Half of all looked-after children are "accommodated", either in homes or with foster parents or relatives. Last year, there were 7810 on the books of local authorities. That is up from 5741 in 2000. Sources believe a thousand of those extra children in residential and foster homes come from families broken by the ever-rising tide of drug abuse. Putting up children in homes costs a lot. Some residential schools cost more for a week than the Savoy Hotel.

"Unfortunately, young people leaving care have to compete for resources with other younger children who are in need or looked after," said Bernadette Docherty, president of the Association of Directors of Social Work (ADSW). "There are long-standing issues which still require to be addressed - growth in the number of children in need; underfunding of services and workforce issues."

Scotland's council social work departments have been given more money in recent years, but grant-aided expenditure from Holyrood hasn't kept up with demand. Some councils have simply raided budgets for vulnerable elderly people - as revealed in The Herald earlier this week - to make up some of the difference. Few have the kind of money needed to cope. The last Labour-led Scottish Executive gave councils £160m less for children's services than they needed to provide them, according to ADSW research carried out by Professor Arthur Midwinter, now an adviser to Labour leader Wendy Alexander.

The SNP government, meanwhile, has given councils more leeway on how they spend money.

Senior social work officers still feel stretched. "We are the ones left holding the baby - and the granny too," said Ms Docherty.

Ms Marshall's findings were given a warm welcome by the ADSW. "We share the commissioner's concerns about this most vulnerable group of young people," said Ms Docherty. "In general, local authorities do not set deadlines for moving on and most actively seek to support young people until they are ready to live independently. However, the most difficult and needy often leave the system too early.

"This report is clear: young people leaving the care system require corporate parenting' - support from not just social work but also education, housing and health if they are to overtake the disadvantage they have experienced. We need a long-term commitment to supporting young people with complex problems that is backed and funded by the Scottish Government."

Ms Marshall did find areas of good practice - although too often, she said, this was as a result of committed individuals.

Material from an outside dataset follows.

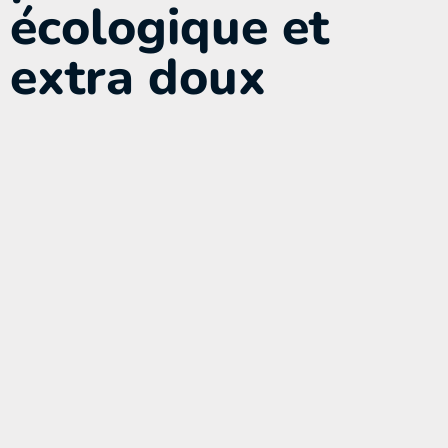
écologique et
extra doux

Some councils, for example, were able to find a way back to children's homes for youngsters who had struggled in the outside world. Some voluntary organisations, such as Quarriers and Barnardo's, step in to help with the transition. Services, however, are by no means universal.

"It's a postcode lottery," said Heather Gray, director of Who Cares?, the charity that represents the rights of children in care. "Things really vary from area to area. We need to get better at sharing some of the exceptionally good practice there is out there."